Tuesday, May 1, 2018

The Antenna (2016)

An 80-year-old holocaust survivor Joshua’s traumatic memory affects his three grown sons.          As the English prof argues, literature has the responsibility to reach that terrible history, for its effects damage successive generations whether they know it or not. The narrative demonstrates his principle beyond even his awareness.
The antenna is a metaphor for the old man’s preternatural sensitivity to the remaining toxicity of his time. His neighbor has rented his roof for a cellular company’s antenna. Joshua blames the antenna’s radiation for all his pains and sleeplessness.
As it happens, the old man is proven right — but his sons don’t tell him, for fear of more violent response. However irrational Joshua’s fear, it costs him his leg anyway. Sometimes a paranoia proves right.
The military son shows his holocaust shadow in his absence from home, his heavy handed discipline of his sons and a general insensitivity that drives his wife into an idle tryst with his brother, then home to her mother. He’s punished for losing a gun. His oldest son rebels with tantrums at home and a violent attack in a classmate that gets him expelled.
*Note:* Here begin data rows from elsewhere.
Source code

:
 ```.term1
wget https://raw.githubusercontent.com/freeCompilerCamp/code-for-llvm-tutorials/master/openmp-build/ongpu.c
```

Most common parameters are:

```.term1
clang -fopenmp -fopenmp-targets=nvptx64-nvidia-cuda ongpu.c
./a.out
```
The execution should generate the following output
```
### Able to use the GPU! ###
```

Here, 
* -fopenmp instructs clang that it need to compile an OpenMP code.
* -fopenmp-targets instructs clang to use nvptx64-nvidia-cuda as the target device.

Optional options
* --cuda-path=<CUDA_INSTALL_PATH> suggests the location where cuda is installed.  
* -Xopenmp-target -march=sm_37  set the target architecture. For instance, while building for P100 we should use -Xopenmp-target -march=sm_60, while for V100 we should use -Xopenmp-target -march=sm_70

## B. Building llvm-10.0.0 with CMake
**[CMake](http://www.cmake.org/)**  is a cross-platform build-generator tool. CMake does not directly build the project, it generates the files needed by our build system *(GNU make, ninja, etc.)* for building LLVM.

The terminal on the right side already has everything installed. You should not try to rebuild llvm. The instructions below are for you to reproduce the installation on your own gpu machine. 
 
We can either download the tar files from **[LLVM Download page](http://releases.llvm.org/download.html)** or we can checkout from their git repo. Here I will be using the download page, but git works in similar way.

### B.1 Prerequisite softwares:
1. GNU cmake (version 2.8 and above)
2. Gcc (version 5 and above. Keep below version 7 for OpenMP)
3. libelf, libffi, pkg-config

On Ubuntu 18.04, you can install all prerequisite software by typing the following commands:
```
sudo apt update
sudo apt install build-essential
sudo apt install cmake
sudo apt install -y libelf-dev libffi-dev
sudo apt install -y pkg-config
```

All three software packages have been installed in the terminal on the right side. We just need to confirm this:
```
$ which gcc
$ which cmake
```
Kicking the principal didn’t help his cause.
  The prof is divorced and unproductive in his discipline, which costs him a promotion and leaves him vulnerable to a student’s seduction. When his young son insists on being carried out of school, his self-infantilizing shows a third generation of paralysis.
The deejay son deals in drugs and refuses to bring his pregnant German gentile girlfriend to meet his family. Fearing his father’s anger and pain, he claims his four years in Germany were in Amsterdam.
     The old man’s death — which results from the removal of his radiated leg — liberates his family. The soldier gets an easier posting, to his family’s benefit — and his wastrel brother finds the lost gun. The deejay finally takes responsibility for his pregnant girlfriend and brings her into his family. She is converting to Judaism to marry him.
     The prof breaks free from his father’s hunger for vengeance when he stops his own covert attack on the neighbor. He also abandons his delusory affair with his student. He realizes that her promising draft novel seduced him into using her to fill his void — an unreciprocated commitment.
Even the mother is at least freed from the rigorous demands her family placed on her and the harsh demands of her cantankerous, even violent and impatient patient.
     The film reminds us of the lasting damage, anger, fear, instability, that remain in the shadow of the Holocaust. It falls across the land still.